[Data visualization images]
============================================================
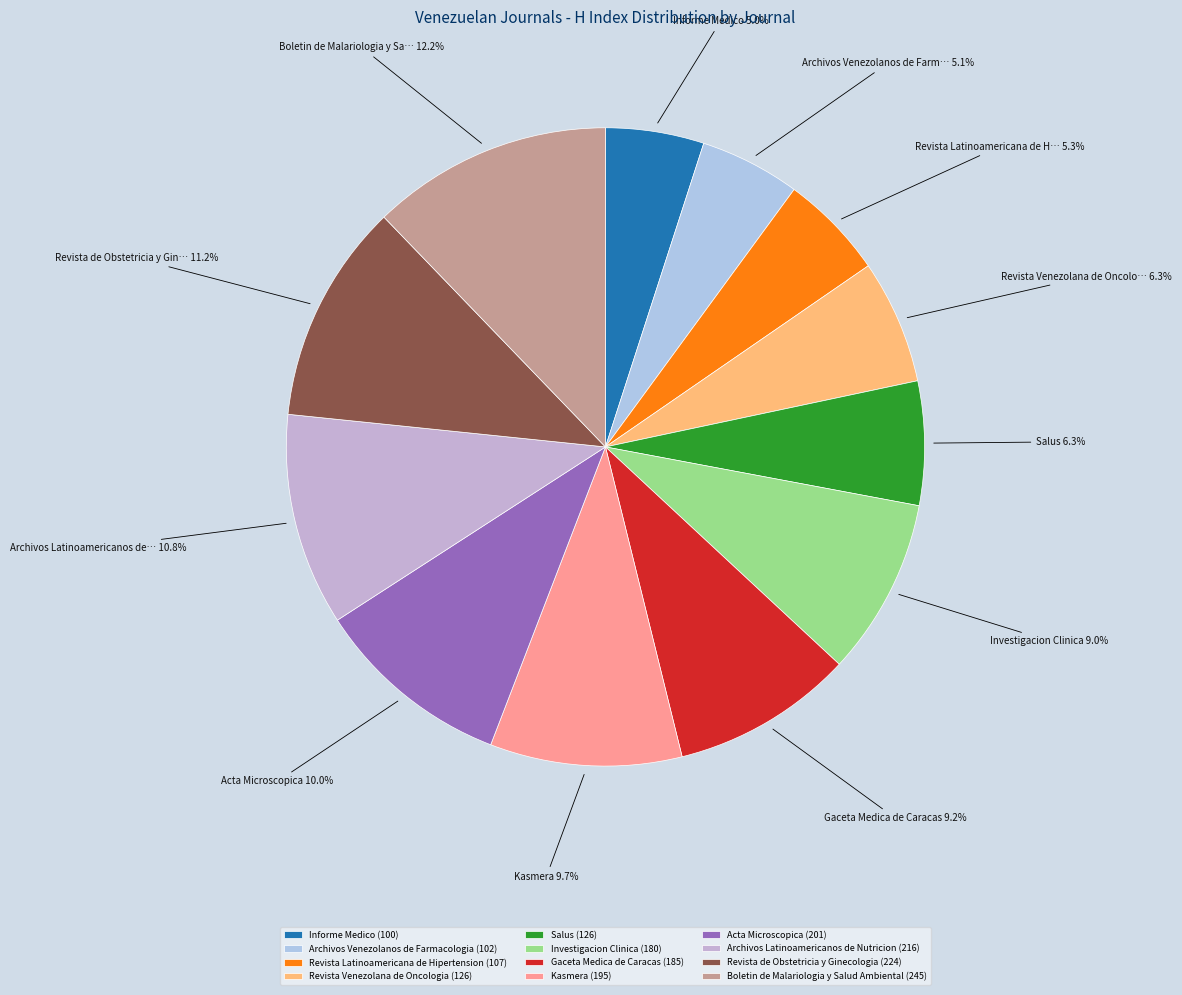

Is Boletin de Malariologia y Salud Ambiental the majority of the pie?

No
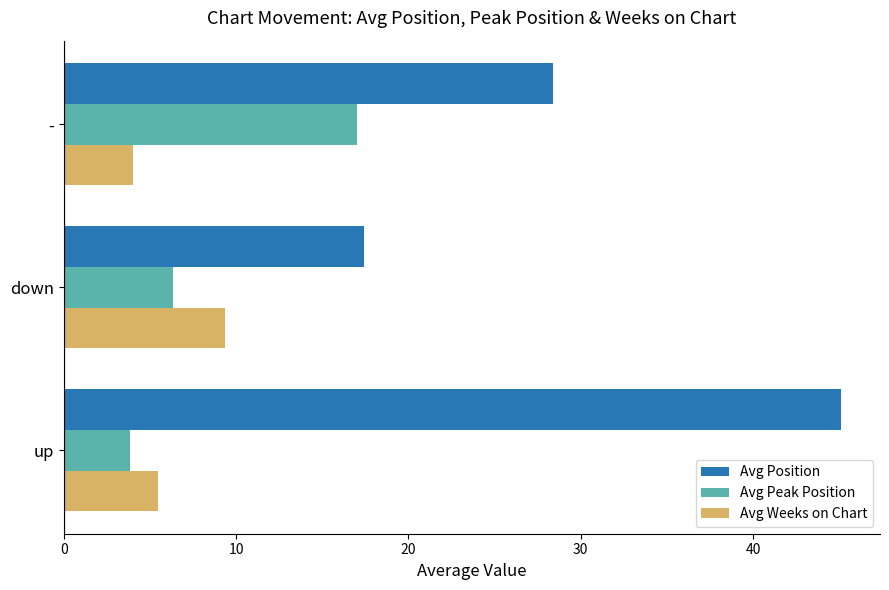

What is the sum of the Avg Peak Position values at - and down?

23.3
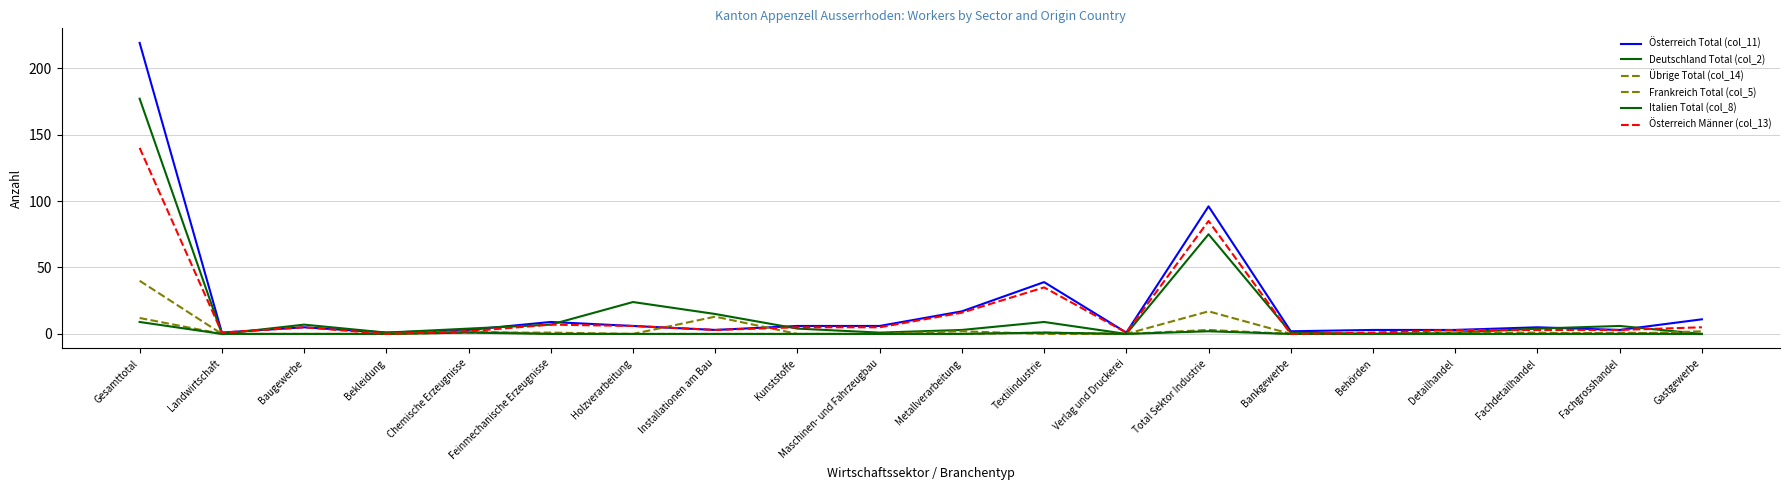

Is the value of Frankreich Total (col_5) at Chemische Erzeugnisse greater than the value of Italien Total (col_8) at Maschinen- und Fahrzeugbau?

Yes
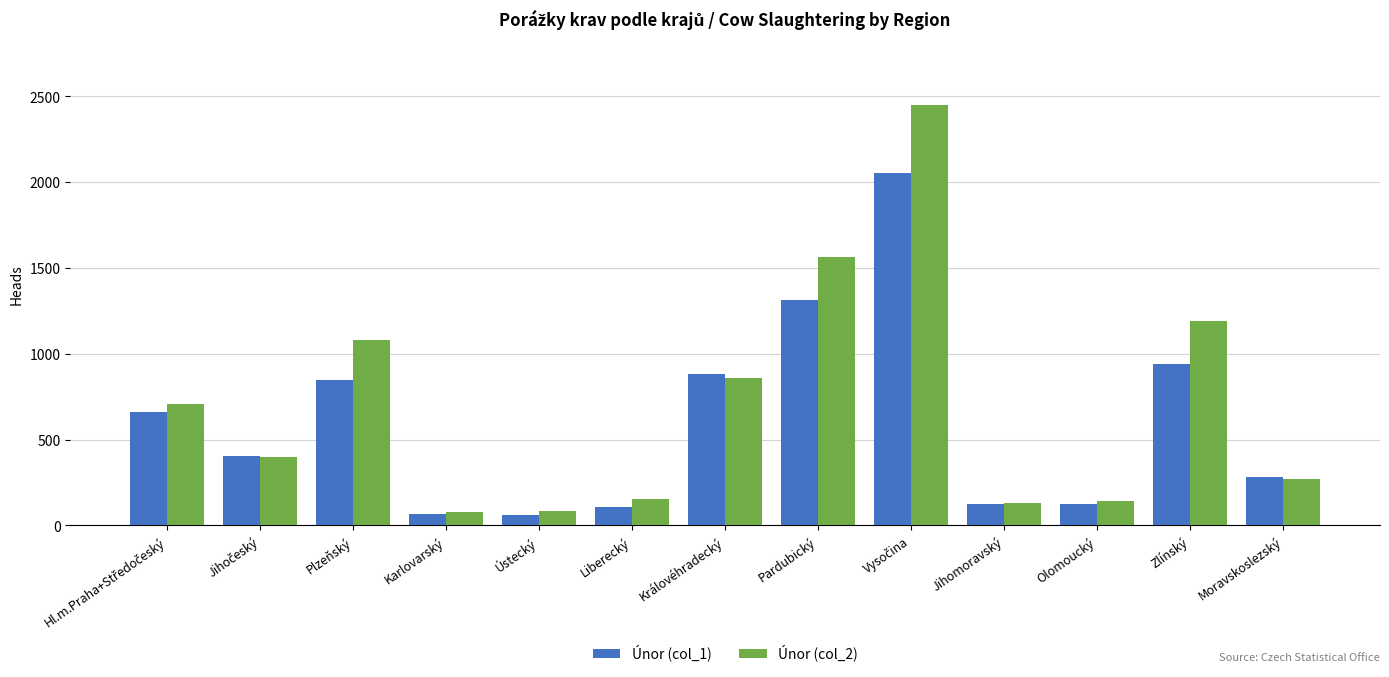

List the series in order of their peak value, highest first.

Únor (col_2), Únor (col_1)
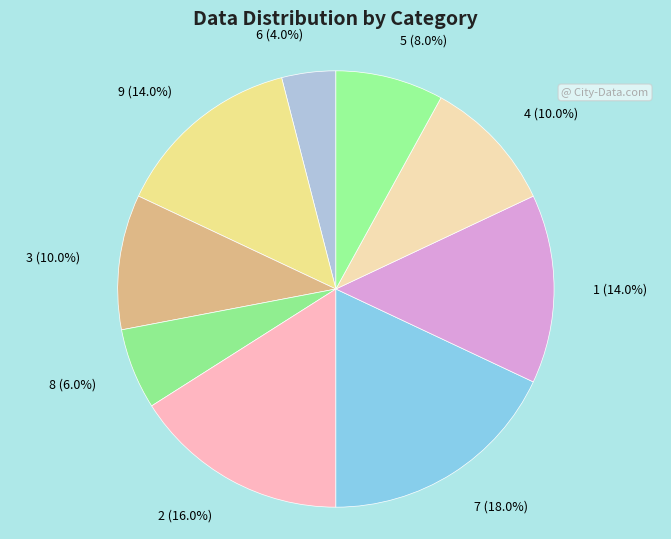

To the nearest percent, what is the average slice percentage?

11%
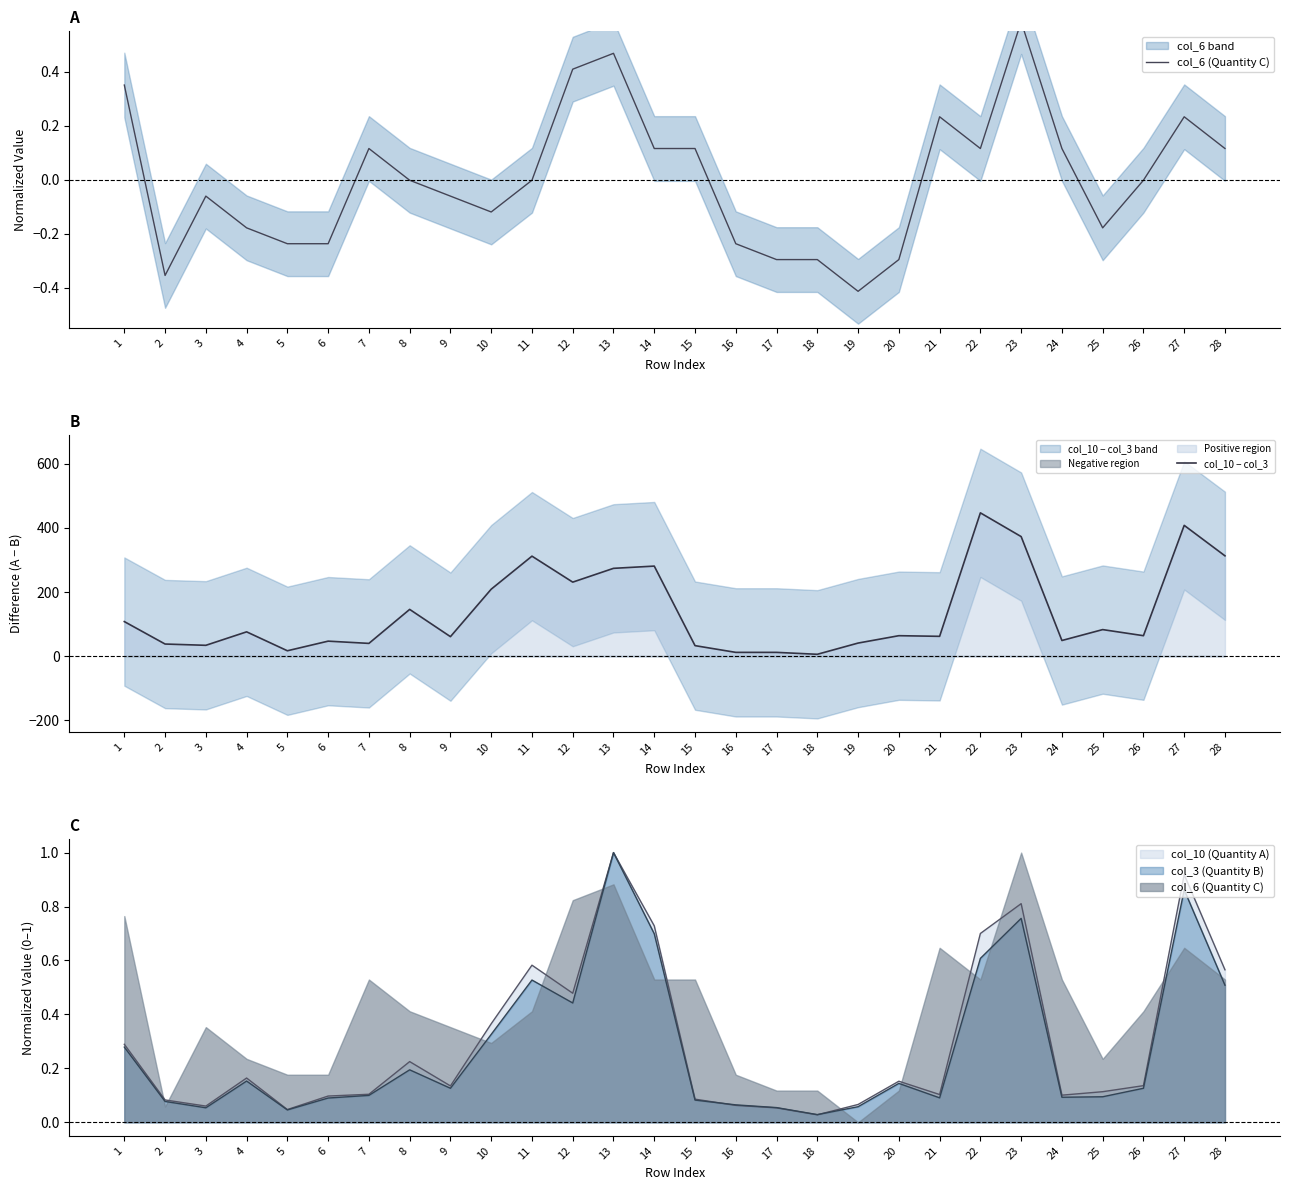

What is the greatest value displayed?

447.0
============================================================
Can you repeat the items above word for word, beginning at the line that contains "List the series" and continuing through the end of the items, while leaving out the pictures?

List the series in order of their peak value, highest first.

Únor (col_2), Únor (col_1)

To the nearest percent, what is the average slice percentage?

11%

What is the greatest value displayed?

447.0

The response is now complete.